§ ASSIGNMENT: Reproduce every one of the rows below verbatim, line for line, with no changes.

-------- SUPPLIED MATERIAL --------

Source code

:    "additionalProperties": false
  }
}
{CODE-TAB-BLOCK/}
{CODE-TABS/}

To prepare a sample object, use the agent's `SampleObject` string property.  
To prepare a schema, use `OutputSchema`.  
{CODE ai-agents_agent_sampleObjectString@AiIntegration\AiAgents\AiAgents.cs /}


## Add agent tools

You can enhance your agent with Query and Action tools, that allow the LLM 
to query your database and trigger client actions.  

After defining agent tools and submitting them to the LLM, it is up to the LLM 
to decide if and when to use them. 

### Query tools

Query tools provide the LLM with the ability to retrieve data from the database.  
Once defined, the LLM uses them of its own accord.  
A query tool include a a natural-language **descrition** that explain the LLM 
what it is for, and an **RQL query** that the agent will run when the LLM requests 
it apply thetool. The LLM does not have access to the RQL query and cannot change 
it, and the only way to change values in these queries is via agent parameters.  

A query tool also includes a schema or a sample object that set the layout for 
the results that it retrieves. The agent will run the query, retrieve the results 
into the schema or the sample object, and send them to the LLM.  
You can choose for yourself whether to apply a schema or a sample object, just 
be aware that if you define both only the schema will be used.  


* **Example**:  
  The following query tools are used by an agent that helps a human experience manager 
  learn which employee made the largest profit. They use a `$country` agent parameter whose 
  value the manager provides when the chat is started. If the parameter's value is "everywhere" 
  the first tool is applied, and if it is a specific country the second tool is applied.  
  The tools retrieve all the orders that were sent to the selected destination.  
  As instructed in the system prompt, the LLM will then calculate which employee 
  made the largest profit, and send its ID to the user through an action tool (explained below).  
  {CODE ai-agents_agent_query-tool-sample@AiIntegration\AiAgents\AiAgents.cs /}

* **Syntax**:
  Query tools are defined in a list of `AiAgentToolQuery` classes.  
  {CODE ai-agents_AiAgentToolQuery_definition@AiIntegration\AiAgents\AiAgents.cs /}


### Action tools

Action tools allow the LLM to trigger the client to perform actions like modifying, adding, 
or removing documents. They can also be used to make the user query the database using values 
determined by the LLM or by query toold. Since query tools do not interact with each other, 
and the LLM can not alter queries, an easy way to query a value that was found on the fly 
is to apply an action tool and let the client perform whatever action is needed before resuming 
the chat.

--------

§ SOLUTION BELOW:
Source code

:    "additionalProperties": false
  }
}
{CODE-TAB-BLOCK/}
{CODE-TABS/}

To prepare a sample object, use the agent's `SampleObject` string property.  
To prepare a schema, use `OutputSchema`.  
{CODE ai-agents_agent_sampleObjectString@AiIntegration\AiAgents\AiAgents.cs /}


## Add agent tools

You can enhance your agent with Query and Action tools, that allow the LLM 
to query your database and trigger client actions.  

After defining agent tools and submitting them to the LLM, it is up to the LLM 
to decide if and when to use them. 

### Query tools

Query tools provide the LLM with the ability to retrieve data from the database.  
Once defined, the LLM uses them of its own accord.  
A query tool include a a natural-language **descrition** that explain the LLM 
what it is for, and an **RQL query** that the agent will run when the LLM requests 
it apply thetool. The LLM does not have access to the RQL query and cannot change 
it, and the only way to change values in these queries is via agent parameters.  

A query tool also includes a schema or a sample object that set the layout for 
the results that it retrieves. The agent will run the query, retrieve the results 
into the schema or the sample object, and send them to the LLM.  
You can choose for yourself whether to apply a schema or a sample object, just 
be aware that if you define both only the schema will be used.  


* **Example**:  
  The following query tools are used by an agent that helps a human experience manager 
  learn which employee made the largest profit. They use a `$country` agent parameter whose 
  value the manager provides when the chat is started. If the parameter's value is "everywhere" 
  the first tool is applied, and if it is a specific country the second tool is applied.  
  The tools retrieve all the orders that were sent to the selected destination.  
  As instructed in the system prompt, the LLM will then calculate which employee 
  made the largest profit, and send its ID to the user through an action tool (explained below).  
  {CODE ai-agents_agent_query-tool-sample@AiIntegration\AiAgents\AiAgents.cs /}

* **Syntax**:
  Query tools are defined in a list of `AiAgentToolQuery` classes.  
  {CODE ai-agents_AiAgentToolQuery_definition@AiIntegration\AiAgents\AiAgents.cs /}


### Action tools

Action tools allow the LLM to trigger the client to perform actions like modifying, adding, 
or removing documents. They can also be used to make the user query the database using values 
determined by the LLM or by query toold. Since query tools do not interact with each other, 
and the LLM can not alter queries, an easy way to query a value that was found on the fly 
is to apply an action tool and let the client perform whatever action is needed before resuming 
the chat.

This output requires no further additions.